Macrophage priming: It was shown that human macrophages can be primed by various agents such as vaccines and other biological response modifiers (BRMs) involving lentinan and gamma-interferon so that they can be triggered by agents such as OK432 to produce the tumor necrosis factor (TNF).
Endogenous TNF production: An endogenous production of TNF in mice was demonstrated by a combined use of commercial drugs, such as gamma-IFN and OK-432. This procedure was then shifted to cancer patients in order to confirm their endogenous production of TNF.
A new TNF: A new TNF (TNF-S) was isolated from the supernatant of THP-1 culture cells. The antitumor effect on TNF-S has been remarkable in clinical trials.
Atherosclerosis and macrophges: In order to activate macrophages in atherosclerotic lesions, monoclonal antibodies against lipid laden cells and against extracellular matrix deposited with lipids in Watanabe heritable hyperlipidemic rabbits were developed.
Elimination of lipid deposits using macrophages: Novel monoclonal antibodies against human atherosclerotic lesions (256C) were shown to be useful for activating macrophages in order to accelerate the elimination of lipid deposits.
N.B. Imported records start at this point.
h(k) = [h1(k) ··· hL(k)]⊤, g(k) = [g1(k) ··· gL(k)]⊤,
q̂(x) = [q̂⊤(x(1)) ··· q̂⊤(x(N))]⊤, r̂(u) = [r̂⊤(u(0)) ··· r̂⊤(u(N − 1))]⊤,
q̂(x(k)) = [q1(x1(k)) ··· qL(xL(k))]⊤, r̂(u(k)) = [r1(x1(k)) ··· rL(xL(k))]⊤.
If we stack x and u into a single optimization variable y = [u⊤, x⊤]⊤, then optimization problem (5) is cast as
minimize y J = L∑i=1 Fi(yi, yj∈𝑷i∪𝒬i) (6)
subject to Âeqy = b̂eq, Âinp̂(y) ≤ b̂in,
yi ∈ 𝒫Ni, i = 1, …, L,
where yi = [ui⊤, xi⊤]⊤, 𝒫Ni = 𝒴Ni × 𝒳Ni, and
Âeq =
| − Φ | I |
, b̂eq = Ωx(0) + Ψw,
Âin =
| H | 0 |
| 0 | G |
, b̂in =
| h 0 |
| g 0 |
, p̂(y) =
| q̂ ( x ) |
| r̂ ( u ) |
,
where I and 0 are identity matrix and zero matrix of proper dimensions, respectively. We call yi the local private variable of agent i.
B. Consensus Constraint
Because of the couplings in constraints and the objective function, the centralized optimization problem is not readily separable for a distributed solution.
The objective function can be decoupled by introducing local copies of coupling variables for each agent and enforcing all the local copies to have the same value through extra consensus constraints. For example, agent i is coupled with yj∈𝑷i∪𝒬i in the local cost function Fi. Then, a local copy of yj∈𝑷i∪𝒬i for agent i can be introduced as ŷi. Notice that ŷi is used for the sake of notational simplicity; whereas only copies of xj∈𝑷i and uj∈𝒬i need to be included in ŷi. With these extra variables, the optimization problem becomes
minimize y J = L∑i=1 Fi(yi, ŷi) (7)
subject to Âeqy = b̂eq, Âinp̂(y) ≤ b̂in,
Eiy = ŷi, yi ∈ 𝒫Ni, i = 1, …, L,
Self-creation of operational information: The generally understood mechanism for the self-creation of operational information was attacked and clarified. In this process, neuronal holons were studied based on neuronal network dynamics in the brain. A holon computer, holovision, was designed and constructed for pattern recognition based on the clarified mechanism.
Autonomic controls of chemo-mechanical energy conversions: Autonomic controls of chemo-mechanical energy conversions in some biological motions were also studied. It was shown that myosin molecules in muscle as well as dynein molecules in flagellum work cooperatively as holons. Motors with an automatic control, named biomotors, were created by utilizing actin and myosin molecules isolated from rabbit skeletal muscle.